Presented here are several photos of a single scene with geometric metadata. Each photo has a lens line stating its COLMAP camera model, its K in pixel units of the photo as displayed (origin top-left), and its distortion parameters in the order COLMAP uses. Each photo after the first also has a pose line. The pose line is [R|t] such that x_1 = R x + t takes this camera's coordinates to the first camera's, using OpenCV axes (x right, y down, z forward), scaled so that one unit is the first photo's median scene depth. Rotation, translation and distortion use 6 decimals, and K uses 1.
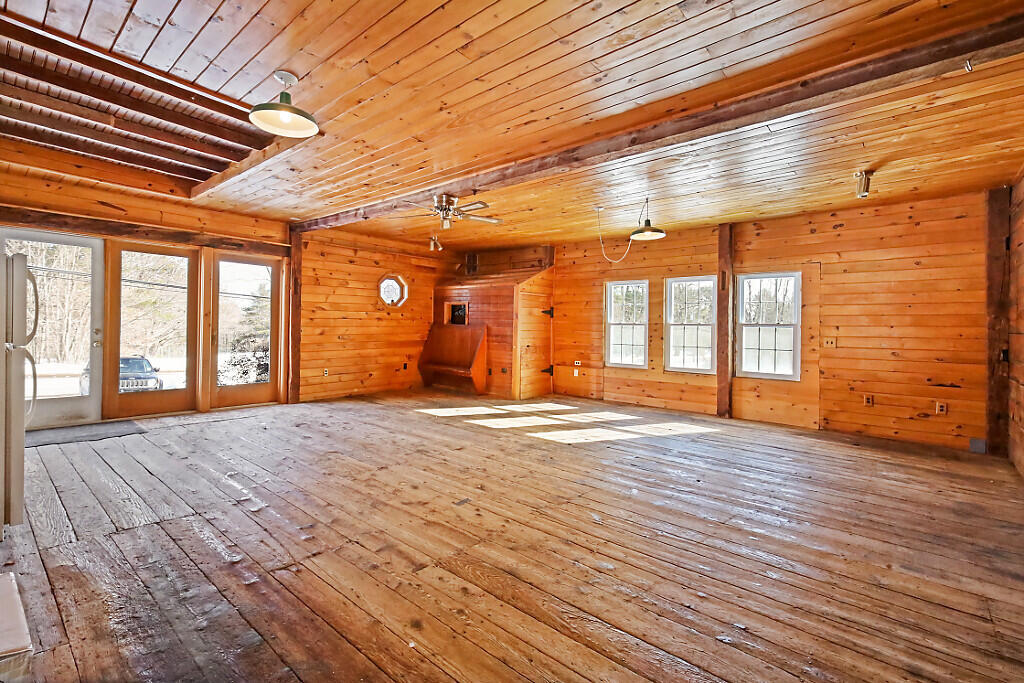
lens RADIAL K [[463.9, 0, 511.1], [0, 463.9, 331.6], [0, 0, 1]] dist [0.015263, -0.000353]
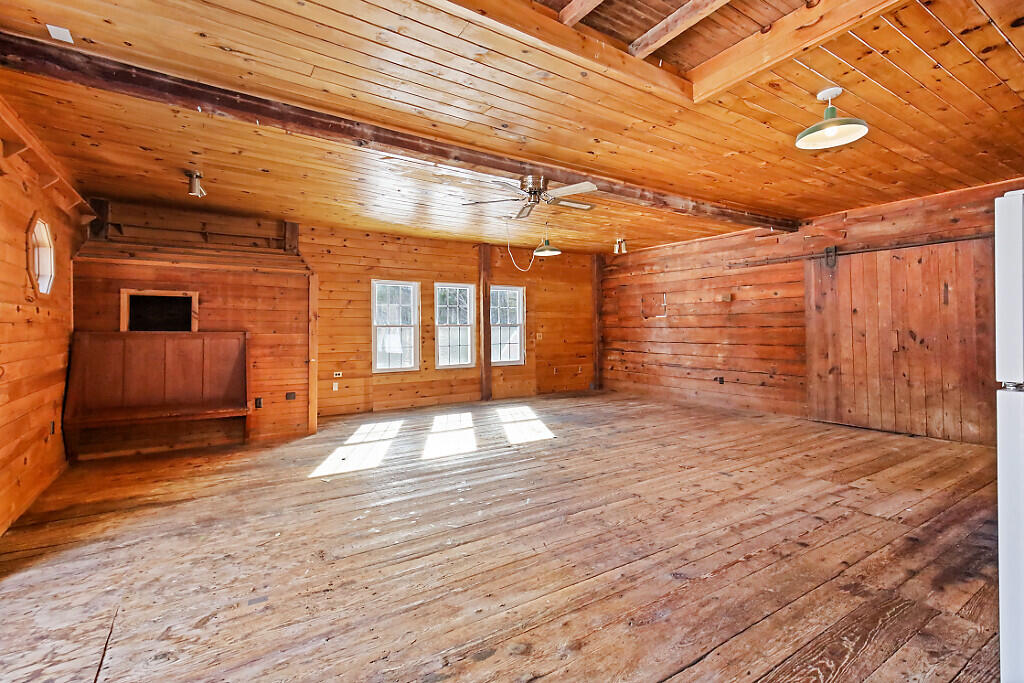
lens RADIAL K [[471.5, 0, 509.7], [0, 471.5, 329.7], [0, 0, 1]] dist [0.015991, -0.000553]
pose [[0.278606, -0.022915, 0.960132, -0.704819], [0.023308, 0.999582, 0.017093, -0.022735], [-0.960123, 0.017616, 0.279023, 0.578206]]
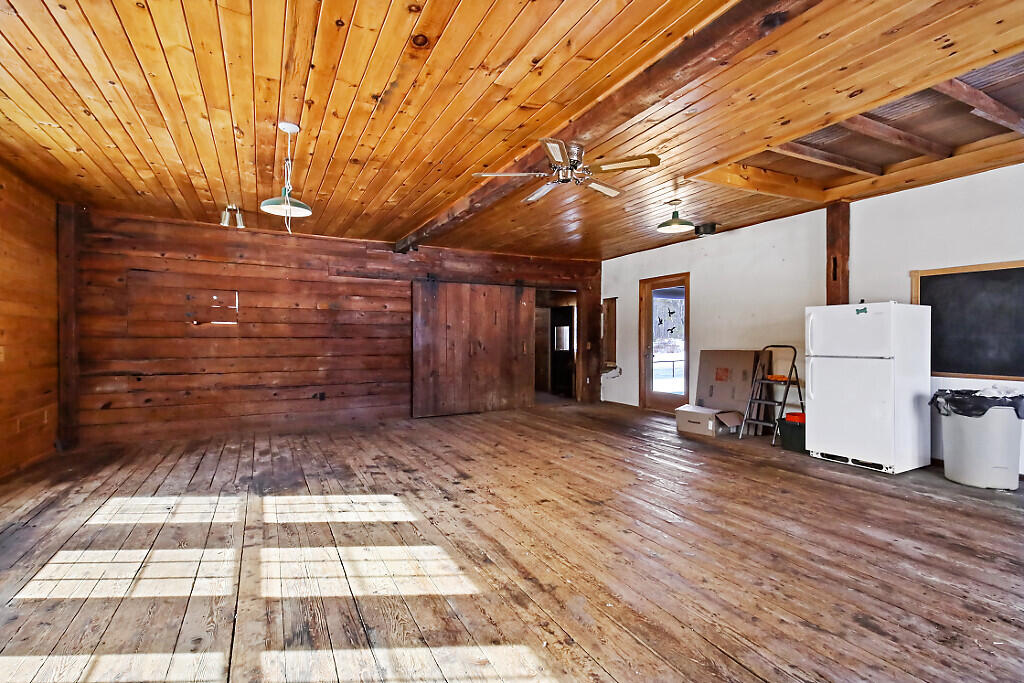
lens RADIAL K [[465.1, 0, 512.0], [0, 465.1, 341.5], [0, 0, 1]] dist [0.008774, -0.000583]
pose [[-0.933631, -0.020942, 0.357623, -0.227493], [-0.013454, 0.999635, 0.023413, -0.018981], [-0.357983, 0.017048, -0.933573, 1.196994]]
-----
**Problem description:**
Please rewrite all the entries with "single location" substituted for "single scene", keeping everything else unchanged and leaving out the pictures.

**Response area:**
Presented here are several photos of a single location with geometric metadata. Each photo has a lens line stating its COLMAP camera model, its K in pixel units of the photo as displayed (origin top-left), and its distortion parameters in the order COLMAP uses. Each photo after the first also has a pose line. The pose line is [R|t] such that x_1 = R x + t takes this camera's coordinates to the first camera's, using OpenCV axes (x right, y down, z forward), scaled so that one unit is the first photo's median scene depth. Rotation, translation and distortion use 6 decimals, and K uses 1.
lens RADIAL K [[463.9, 0, 511.1], [0, 463.9, 331.6], [0, 0, 1]] dist [0.015263, -0.000353]
lens RADIAL K [[471.5, 0, 509.7], [0, 471.5, 329.7], [0, 0, 1]] dist [0.015991, -0.000553]
pose [[0.278606, -0.022915, 0.960132, -0.704819], [0.023308, 0.999582, 0.017093, -0.022735], [-0.960123, 0.017616, 0.279023, 0.578206]]
lens RADIAL K [[465.1, 0, 512.0], [0, 465.1, 341.5], [0, 0, 1]] dist [0.008774, -0.000583]
pose [[-0.933631, -0.020942, 0.357623, -0.227493], [-0.013454, 0.999635, 0.023413, -0.018981], [-0.357983, 0.017048, -0.933573, 1.196994]]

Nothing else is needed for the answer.